Segundo o secretário de Defesa, Ricardo Trevilla, que falou
em coletiva, ele
teria coordenado a onda de violência que seguiu
a morte de El Mencho. Tuli era o principal confidente do líder do
Cartel Jalisco Nova Geração, e cuidava das contas da organização criminosa.
Ele teria oferecido 20 mil pesos (cerca de U$ 1 mil) para
cada um dos agentes do governo que morresse, segundo Trevilla. O
traficante tentou fugir ao ver os militares, quando foi localizado por
fuzileiros paraquedistas em Jalisco. Ele trocou tiros com os militares, mas
acabou morrendo.
Entenda
O Exército mexicano abateu neste domingo (22) o
poderoso chefe do narcotráfico Nemesio Oseguera, líder do CJNG.
Oseguera era um dos chefes mais procurados pelo México e
pelos Estados Unidos, que ofereciam uma recompensa de 15 milhões de
dólares (R$ 78 milhões).

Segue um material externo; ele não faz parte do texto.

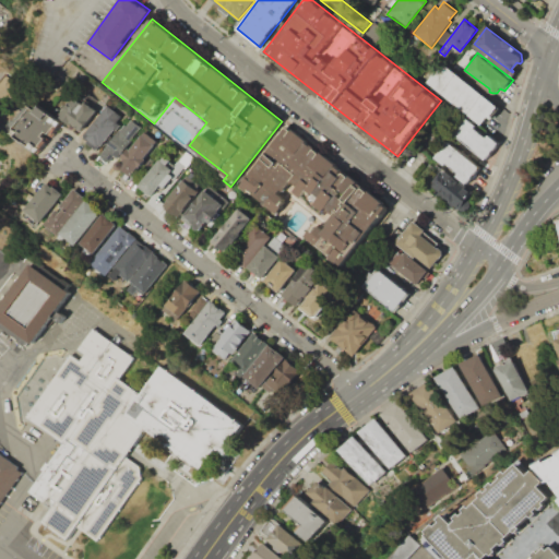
[(427,81),(483,125),(488,117),(491,119),(501,107),(442,62),(427,81)]
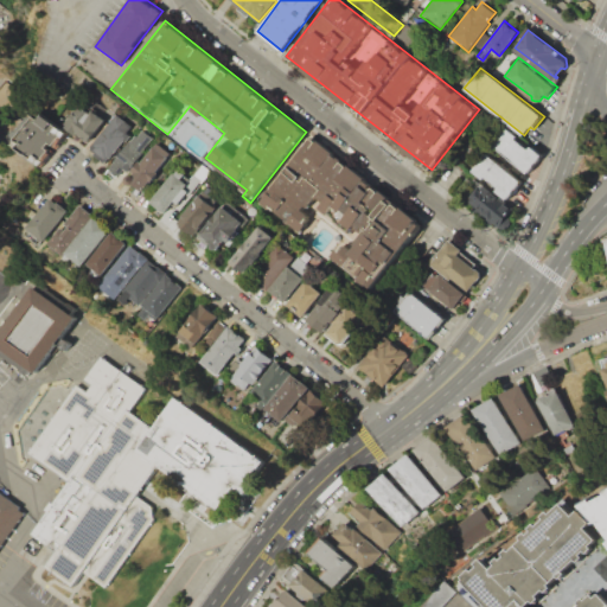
[(104,120),(88,141),(77,133),(75,136),(64,128),(83,103),(104,120)]
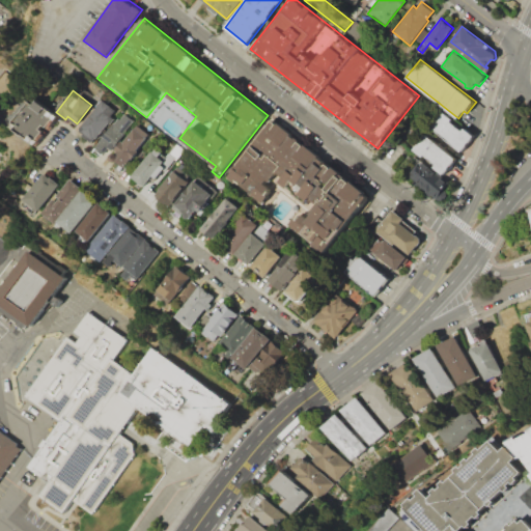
[(38,101),(58,116),(36,144),(9,123),(29,99),(35,104),(38,101)]
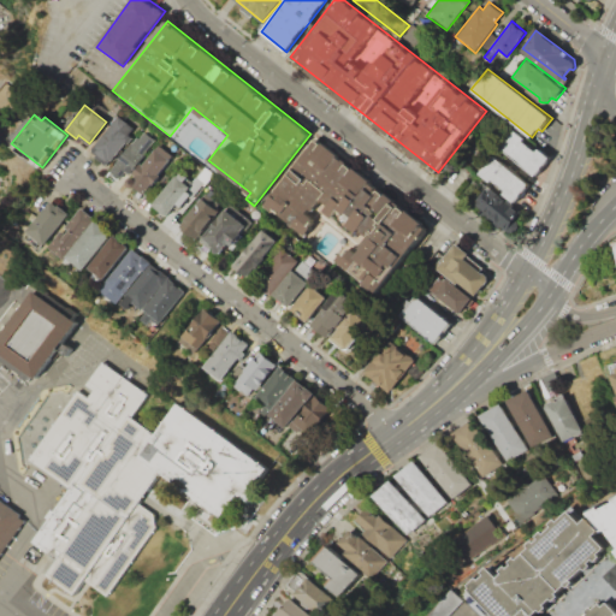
[(118,114),(136,128),(130,135),(134,137),(129,142),(126,141),(107,165),(89,150),(118,114)]
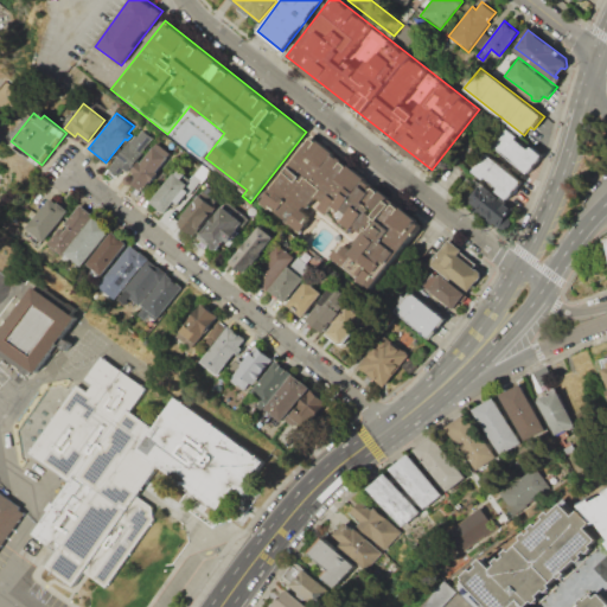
[(142,126),(155,138),(127,171),(123,168),(115,177),(106,168),(142,126)]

Ele é um dos líderes do narcotráfico mais
importantes a ser abatido após a prisão dos fundadores do Cartel de Sinaloa,
Joaquín “El Chapo” Guzmán, e Ismael “Mayo” Zambada, atualmente presos nos
Estados Unidos.
A morte gerou uma onda de violência no México e obrigou o
governo a mobilizar cerca de 10 mil militares no oeste do país para garantir a
segurança após a morte de seu maior chefe do narcotráfico em uma operação
militar que deixou quase 60 mortos e desencadeou uma onda de violência.

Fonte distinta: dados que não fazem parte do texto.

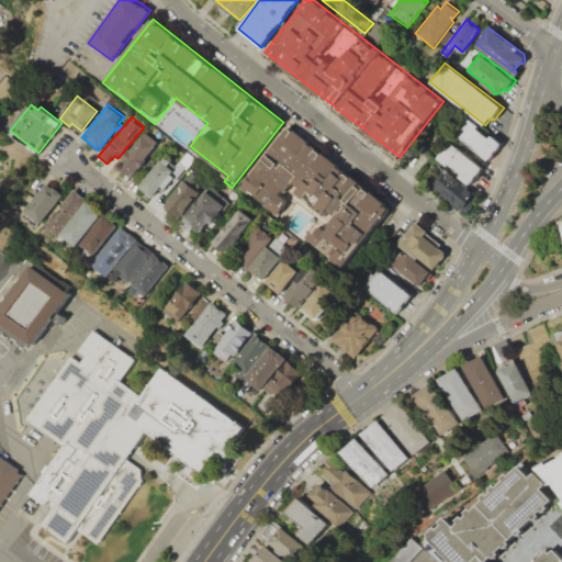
[(454,135),(487,160),(492,161),(506,144),(496,135),(492,136),(490,138),(478,128),(479,126),(468,117),(454,135)]
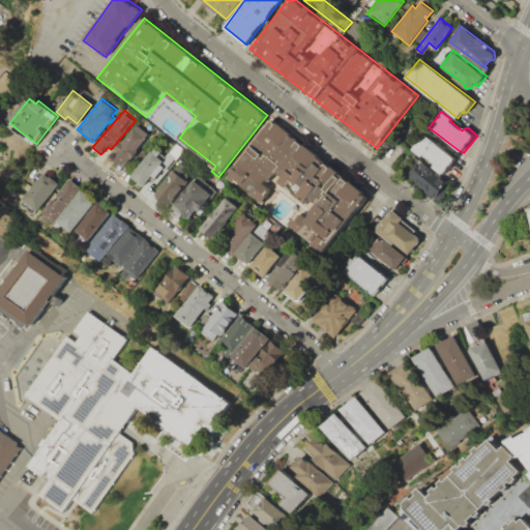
[(226,177),(272,119),(369,196),(324,253),(288,224),(301,206),(280,188),(265,208),(226,177)]
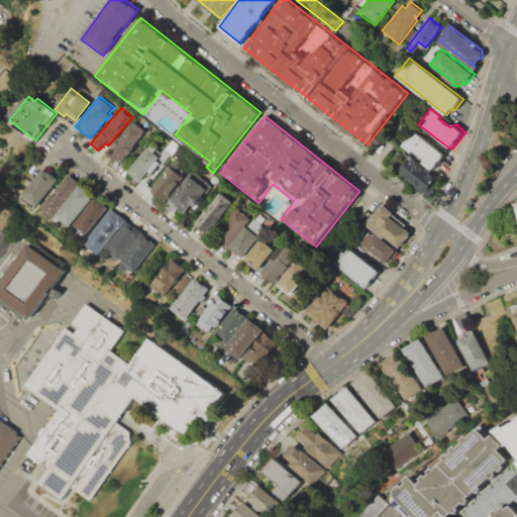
[(132,120),(145,131),(119,163),(107,152),(132,120)]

Pelo menos 27 agentes de segurança, 30 criminosos e uma
cidadã morreram durante a operação e em confrontos posteriores, informou nesta
segunda-feira (23) o secretário de Segurança, Omar García Harfuch. O chefão
do tráfico de drogas, de 59 anos, ficou ferido no confronto com militares no
município de Tapalpa e morreu durante o traslado aéreo para a Cidade do México.
Em resposta a morte do líder, o cartel bloqueou estradas,
incendiou veículos, atacou postos de gasolina, comércios e bancos e enfrentou
as autoridades em 20 estados mexicanos. Washington oferecia uma recompensa de
15 milhões de dólares (R$ 77,44 milhões, na cotação atual).